Somebody who was still there, watching
me, when I’d first arrived,
I silently added, giving myself the shivers.

“Who could
possibly have wanted to kill Cassandra?” I asked. “As far as I could see, she
was a stay-at-home mother, leading a quiet life out here...far from the maddening
crowd.”

“That was my
impression, too.”

Remembering
the horrific scene on Edith’s deck, a theory occurred to me that could explain
both the murder and Shogun’s disappearance. “Maybe I was way off on paw sizes,
and the prints I saw in the blood were from the husky, which could conceivably
have attacked and killed Shogun. If so, maybe Edith went nuts and killed
Cassandra accidentally. Cassandra might have bent down to grab the dog just as
Edith was in mid swing with the...rock that killed her.”

Mom
shuddered a little at the image. I hated the theory myself, mostly because it
meant an innocent dog had been killed, in addition to Cassandra. “That’s not at
all likely, Allie.”

“Did you
know Edith well? Are you sure she wouldn’t have done it?”

Mom shook
her head and fidgeted with a crumb that had wedged itself into the seam between
the main section and one flap of the table. “I’ve never felt especially
comfortable
around her. She’s always struck me as being too preoccupied with
appearances. I just meant that I couldn’t picture her going into a rage over
another dog injuring hers. Edith has never impressed me as being all that
devoted to Shogun. Besides, she’s so meticulous, I can’t imagine her doing
anything as messy as committing murder, especially not on her own property.’’

Plus there
were those perfectly clean white pants of hers, which couldn’t have stayed that
way if she was the killer. I sorted through images of Edith I’d collected
throughout the day—sitting on our couch, so prim and proper; stepping
into Cassandra’s house and calling her “Cassie,” although Cassandra had seemed
tense. “I detected some...odd undercurrent going on between Cassandra and Edith
when I was at Cassandra’s house earlier. What do you know about their
relationship?”

In a gesture
akin to a shrug, Mom tilted one hand, which now rested on the table. “They seem
to be the best of friends. They’re always dropping in on each other. The
families moved into the neighborhood within a year of each other, four or five
years ago. Even though the Cunninghams are a few years older and didn’t have
children, the couples seemed to socialize frequently.”

“That
reminds me. Did you know the Cunninghams are getting a divorce?”

“I’d heard
rumors, and it certainly doesn’t surprise me that they’re true. Trevor once
told me that Boulder was far enough out in the boonies for him, but that Edith
had insisted on moving out here to run her dress shop where there wasn’t the
stiff competition. As a matter of fact, a month or two ago, Cassandra mentioned
to me that Edith was trying to convince her to become a business partner, but
that she’d decided not to accept the offer.
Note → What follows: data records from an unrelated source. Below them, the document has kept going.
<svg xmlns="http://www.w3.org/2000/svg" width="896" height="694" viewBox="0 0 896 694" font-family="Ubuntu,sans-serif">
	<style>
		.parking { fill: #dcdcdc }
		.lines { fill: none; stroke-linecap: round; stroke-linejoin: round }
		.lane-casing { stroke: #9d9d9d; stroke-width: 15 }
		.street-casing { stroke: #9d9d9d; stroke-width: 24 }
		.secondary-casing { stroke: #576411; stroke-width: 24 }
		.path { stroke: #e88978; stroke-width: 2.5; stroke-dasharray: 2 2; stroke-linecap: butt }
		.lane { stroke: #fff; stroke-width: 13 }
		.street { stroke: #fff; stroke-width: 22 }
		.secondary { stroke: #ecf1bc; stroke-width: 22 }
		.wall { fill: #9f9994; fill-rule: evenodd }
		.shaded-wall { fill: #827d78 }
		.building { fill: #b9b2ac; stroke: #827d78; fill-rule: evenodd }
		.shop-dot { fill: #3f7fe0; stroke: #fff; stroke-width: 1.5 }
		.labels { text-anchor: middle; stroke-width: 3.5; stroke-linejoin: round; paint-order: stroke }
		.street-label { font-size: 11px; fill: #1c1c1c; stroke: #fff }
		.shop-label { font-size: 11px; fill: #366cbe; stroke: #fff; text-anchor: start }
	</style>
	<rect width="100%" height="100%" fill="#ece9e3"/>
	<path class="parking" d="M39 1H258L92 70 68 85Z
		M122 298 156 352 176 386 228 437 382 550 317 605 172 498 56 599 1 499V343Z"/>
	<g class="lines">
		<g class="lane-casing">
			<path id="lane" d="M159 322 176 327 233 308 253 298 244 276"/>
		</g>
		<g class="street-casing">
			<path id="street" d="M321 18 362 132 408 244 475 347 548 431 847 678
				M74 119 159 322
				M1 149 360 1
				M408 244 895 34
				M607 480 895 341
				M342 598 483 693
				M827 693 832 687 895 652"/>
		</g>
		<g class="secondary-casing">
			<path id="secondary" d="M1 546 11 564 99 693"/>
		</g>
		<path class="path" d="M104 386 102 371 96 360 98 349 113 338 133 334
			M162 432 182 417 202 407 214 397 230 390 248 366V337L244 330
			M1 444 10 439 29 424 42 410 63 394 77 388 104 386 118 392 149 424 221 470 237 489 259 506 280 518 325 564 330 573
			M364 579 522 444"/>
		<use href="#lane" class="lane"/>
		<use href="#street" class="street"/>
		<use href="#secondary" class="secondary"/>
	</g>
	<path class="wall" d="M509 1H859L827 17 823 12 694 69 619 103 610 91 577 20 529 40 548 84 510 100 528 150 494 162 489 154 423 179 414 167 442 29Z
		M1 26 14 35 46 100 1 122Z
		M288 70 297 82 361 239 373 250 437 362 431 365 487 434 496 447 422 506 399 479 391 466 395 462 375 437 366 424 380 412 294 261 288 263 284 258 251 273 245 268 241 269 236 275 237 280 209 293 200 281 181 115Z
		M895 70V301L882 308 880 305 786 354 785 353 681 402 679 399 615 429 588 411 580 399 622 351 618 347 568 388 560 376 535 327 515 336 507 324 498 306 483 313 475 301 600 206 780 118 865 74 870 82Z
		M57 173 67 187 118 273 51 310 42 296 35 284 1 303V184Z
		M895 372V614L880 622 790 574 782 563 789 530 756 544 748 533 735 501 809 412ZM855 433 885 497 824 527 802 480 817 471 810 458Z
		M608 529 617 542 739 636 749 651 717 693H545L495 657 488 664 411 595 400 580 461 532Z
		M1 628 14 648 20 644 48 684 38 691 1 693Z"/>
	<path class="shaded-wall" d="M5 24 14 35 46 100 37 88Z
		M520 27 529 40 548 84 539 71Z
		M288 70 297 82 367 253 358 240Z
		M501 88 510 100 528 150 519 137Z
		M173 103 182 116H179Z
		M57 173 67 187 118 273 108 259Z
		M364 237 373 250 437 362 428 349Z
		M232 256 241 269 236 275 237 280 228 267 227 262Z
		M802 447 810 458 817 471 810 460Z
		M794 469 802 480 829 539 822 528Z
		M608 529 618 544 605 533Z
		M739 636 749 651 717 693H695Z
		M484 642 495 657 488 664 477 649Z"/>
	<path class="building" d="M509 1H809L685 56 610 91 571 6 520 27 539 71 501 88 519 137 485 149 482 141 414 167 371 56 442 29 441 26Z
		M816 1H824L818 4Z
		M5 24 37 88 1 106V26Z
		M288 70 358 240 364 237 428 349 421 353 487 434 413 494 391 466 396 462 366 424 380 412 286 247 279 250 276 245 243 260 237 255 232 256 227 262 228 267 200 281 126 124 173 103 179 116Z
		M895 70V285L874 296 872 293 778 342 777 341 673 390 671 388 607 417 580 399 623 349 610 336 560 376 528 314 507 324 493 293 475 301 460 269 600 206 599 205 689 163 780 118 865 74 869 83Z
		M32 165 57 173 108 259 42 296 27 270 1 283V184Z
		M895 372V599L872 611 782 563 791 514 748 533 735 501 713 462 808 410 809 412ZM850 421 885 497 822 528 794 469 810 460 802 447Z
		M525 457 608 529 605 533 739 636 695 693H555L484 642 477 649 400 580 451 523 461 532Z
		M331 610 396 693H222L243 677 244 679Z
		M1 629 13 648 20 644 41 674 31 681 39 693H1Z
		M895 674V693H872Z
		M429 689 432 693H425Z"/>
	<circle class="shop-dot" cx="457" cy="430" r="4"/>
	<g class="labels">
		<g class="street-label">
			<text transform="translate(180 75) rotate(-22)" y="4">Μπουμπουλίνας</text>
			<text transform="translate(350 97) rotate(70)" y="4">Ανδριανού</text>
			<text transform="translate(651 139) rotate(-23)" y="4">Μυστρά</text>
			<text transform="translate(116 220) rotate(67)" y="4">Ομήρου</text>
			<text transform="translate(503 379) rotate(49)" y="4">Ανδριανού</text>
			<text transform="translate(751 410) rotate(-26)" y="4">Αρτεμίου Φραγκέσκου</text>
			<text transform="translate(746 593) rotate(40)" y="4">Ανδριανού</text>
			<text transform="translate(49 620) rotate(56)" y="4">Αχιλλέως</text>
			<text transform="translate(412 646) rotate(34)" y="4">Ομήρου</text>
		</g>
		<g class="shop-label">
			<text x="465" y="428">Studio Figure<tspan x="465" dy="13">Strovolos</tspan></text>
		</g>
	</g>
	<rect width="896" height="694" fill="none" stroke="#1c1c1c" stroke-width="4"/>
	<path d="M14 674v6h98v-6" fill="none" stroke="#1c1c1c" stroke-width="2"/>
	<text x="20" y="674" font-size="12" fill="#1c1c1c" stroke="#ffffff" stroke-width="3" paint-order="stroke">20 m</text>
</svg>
She was hoping to get pregnant
again soon and wanted to keep being a stay-at-home mom.”

“Was there
anyone in the neighborhood who had a big grudge against her, or anything?”

Mom tilted her
head and thought for a moment. “While you were being interviewed at the police
station, an officer
spoke with me, too, and asked me that same question. But there
really wasn’t. She was a sweet, quiet person.”

Pavlov was
standing by the sliding glass door, waiting to be let out, and Mom did the
honors. Her face looked weary, almost haggard, when she returned and faced me. “Allie,
as much as I hate to say it, this might have been some random act of violence,
right here in our quiet little neighborhood. Some maniac driving by, perhaps,
who happened to spot her.”

I shook my
head. “No, I can’t believe that, Mom. For one thing, there has to be some
explanation for that note.”

Pointless as
it was for me to try to mentally solve this murder, I couldn’t help it. I
couldn’t shake the fear that I’d stepped into the murderer’s trap somehow. In
any case, there was no way to feel the least bit in control of my own safety
and well being until I could begin to understand what was happening. And why.